--- Exercise inputs ---

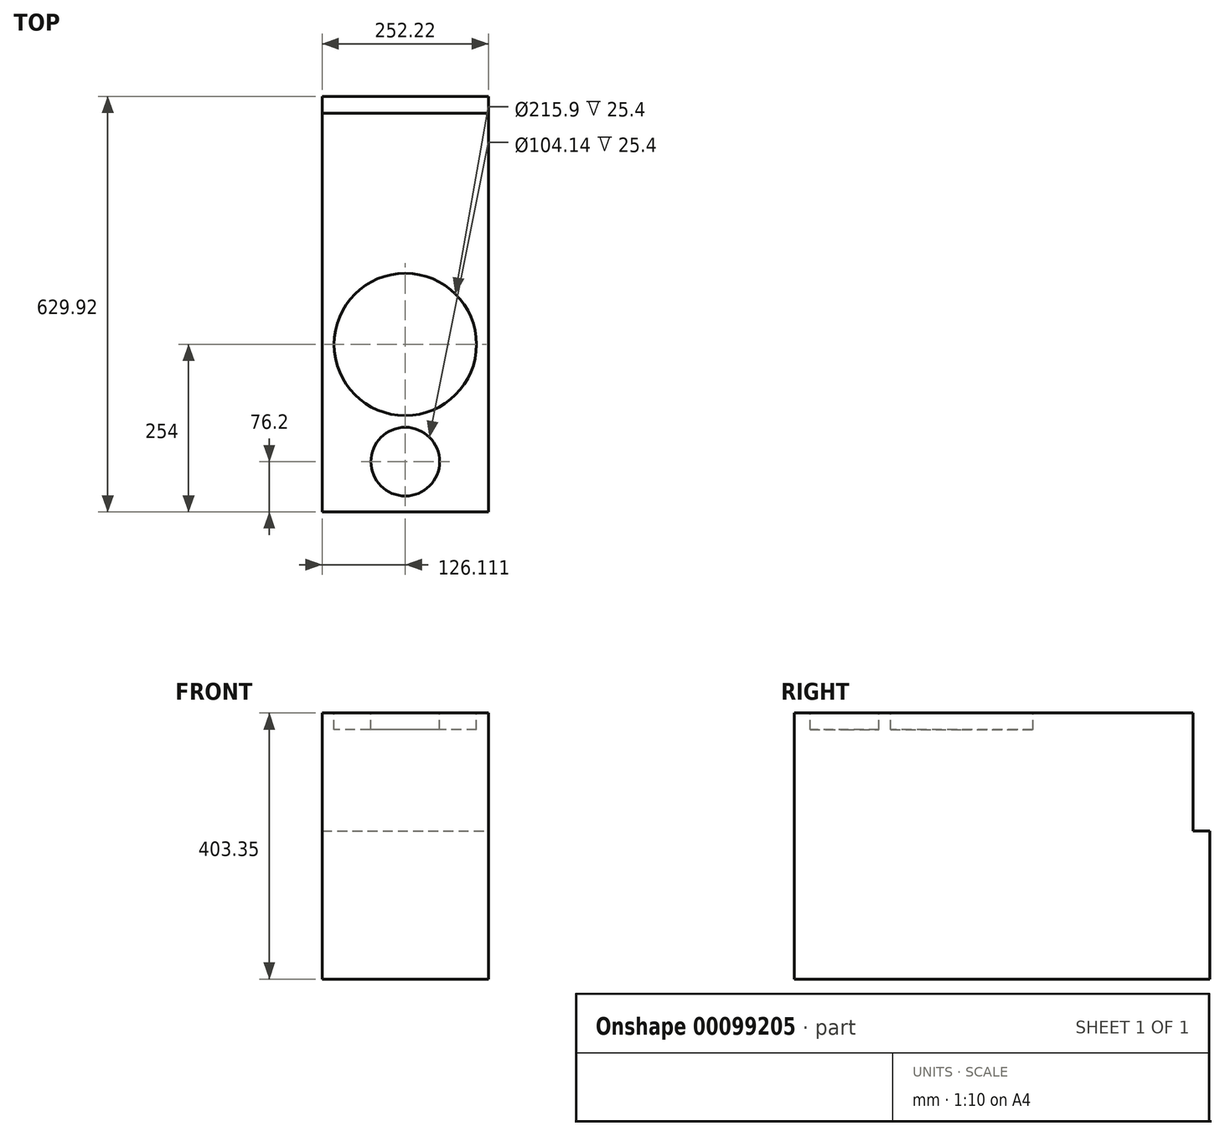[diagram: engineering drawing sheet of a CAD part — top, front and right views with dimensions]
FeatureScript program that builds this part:
annotation { "Feature Type Name" : "Feature", "Feature Type Description" : "" }
export const myFeature = defineFeature(function(context is Context, id is Id, definition is map)
    precondition{}
    {
        {
            var Q0;
            Q0=qCreatedBy(makeId("Front.planeOp"),FACE);
            var sketch = newSketch(context, id + "F0", { "sketchPlane" : qUnion([Q0])});
            skLineSegment(sketch, "E0.bottom", {"start": v(0, 0) * mm, "end": v(252.22, 0) * mm});
            skLineSegment(sketch, "E0.top", {"start": v(0, 403.35) * mm, "end": v(252.22, 403.35) * mm});
            skLineSegment(sketch, "E0.left", {"start": v(0, 0) * mm, "end": v(0, 403.35) * mm});
            skLineSegment(sketch, "E0.right", {"start": v(252.22, 0) * mm, "end": v(252.22, 403.35) * mm});
            skSolve(sketch);
        }
        {
            var Q0;
            Q0=makeQuery(id+"F0.imprint","IMPRINT",FACE,{"disambiguationData":[TD([[makeQuery(id+"F0.imprint","IMPRINT",EDGE,{"derivedFrom":sQuery(id+"F0.wireOp",EDGE,"E0.bottom")}),1.0]])]});
            extrude(context, id + "F1", {"entities" : qUnion([Q0]), "depth" : 629.92 * mm});
        }
        {
            var Q0;
            Q0=makeQuery(id+"F1.opExtrude","SWEPT_FACE",FACE,{"disambiguationData":[OSD([sQuery(id+"F0.wireOp",EDGE,"E0.top")])]});
            var sketch = newSketch(context, id + "F2", { "sketchPlane" : qUnion([Q0])});
            skCircle(sketch, "E1", {"center": v(126.11, -375.92) * mm, "radius": 107.95 * mm});
            skLineSegment(sketch, "E2", {"start": v(126.11, 0) * mm, "end": v(126.11, -375.92) * mm, "construction": true});
            skLineSegment(sketch, "E3", {"start": v(126.11, -375.92) * mm, "end": v(126.11, -553.72) * mm, "construction": true});
            skLineSegment(sketch, "E4.0", {"start": v(0, -629.92) * mm, "end": v(0, 0) * mm});
            skCircle(sketch, "E5", {"center": v(126.11, -553.72) * mm, "radius": 52.07 * mm});
            skSolve(sketch);
        }
        {
            var Q0;
            Q0=makeQuery(id+"F2.imprint","IMPRINT",FACE,{"disambiguationData":[TD([[makeQuery(id+"F2.imprint","IMPRINT",EDGE,{"derivedFrom":sQuery(id+"F2.wireOp",EDGE,"E5")}),1.0]])]});
            var Q1;
            Q1=makeQuery(id+"F2.imprint","IMPRINT",FACE,{"disambiguationData":[TD([[makeQuery(id+"F2.imprint","IMPRINT",EDGE,{"derivedFrom":sQuery(id+"F2.wireOp",EDGE,"E1")}),1.0]])]});
            extrude(context, id + "F3", {"entities" : qUnion([Q0, Q1]), "operationType" : NewBodyOperationType.REMOVE, "oppositeDirection" : true, "depth" : 25.4 * mm});
        }
        {
            var Q0;
            Q0=makeQuery(id+"F1.opExtrude","SWEPT_FACE",FACE,{"disambiguationData":[OSD([sQuery(id+"F0.wireOp",EDGE,"E0.top")])]});
            var sketch = newSketch(context, id + "F4", { "sketchPlane" : qUnion([Q0])});
            skSolve(sketch);
        }
        {
            var Q0;
            {var subQ0=sQuery(id+"F0.wireOp",EDGE,"E0.top");Q0=makeQuery(id+"F4.imprint","IMPRINT",FACE,{"disambiguationData":[TD([[makeQuery(id+"F4.imprint","IMPRINT",EDGE,{"derivedFrom":makeQuery(id+"F1.opExtrude","CAP_EDGE",EDGE,{"disambiguationData":[OSD([subQ0])],"isStart":true})}),-1.0]])]});}
            var sketch = newSketch(context, id + "F5", { "sketchPlane" : qUnion([Q0])});
            skLineSegment(sketch, "E6.0", {"start": v(252.22, -25.4) * mm, "end": v(252.22, 0) * mm});
            skLineSegment(sketch, "E7.0", {"start": v(0, -25.4) * mm, "end": v(0, 0) * mm});
            skLineSegment(sketch, "E8", {"start": v(252.22, -25.4) * mm, "end": v(0, -25.4) * mm});
            skLineSegment(sketch, "E9", {"start": v(252.22, 0) * mm, "end": v(0, 0) * mm});
            skPoint(sketch, "E10.orphan", {"position": v(0, -629.92) * mm});
            skPoint(sketch, "E11.orphan", {"position": v(252.22, -629.92) * mm});
            skPoint(sketch, "E12.orphan", {"position": v(252.22, 0) * mm});
            skPoint(sketch, "E13.orphan", {"position": v(0, 0) * mm});
            skSolve(sketch);
        }
        {
            var Q0;
            Q0=makeQuery(id+"F5.imprint","IMPRINT",FACE,{"disambiguationData":[TD([[makeQuery(id+"F5.imprint","IMPRINT",EDGE,{"derivedFrom":sQuery(id+"F5.wireOp",EDGE,"E6.0")}),1.0]])]});
            extrude(context, id + "F6", {"entities" : qUnion([Q0]), "operationType" : NewBodyOperationType.REMOVE, "oppositeDirection" : true, "depth" : 178.82 * mm});
        }
    });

---

Count the lines in the data above that contain the string "operationType", treating uppercase and lowercase letters as different. Give only the number.

| Answer to the task |
2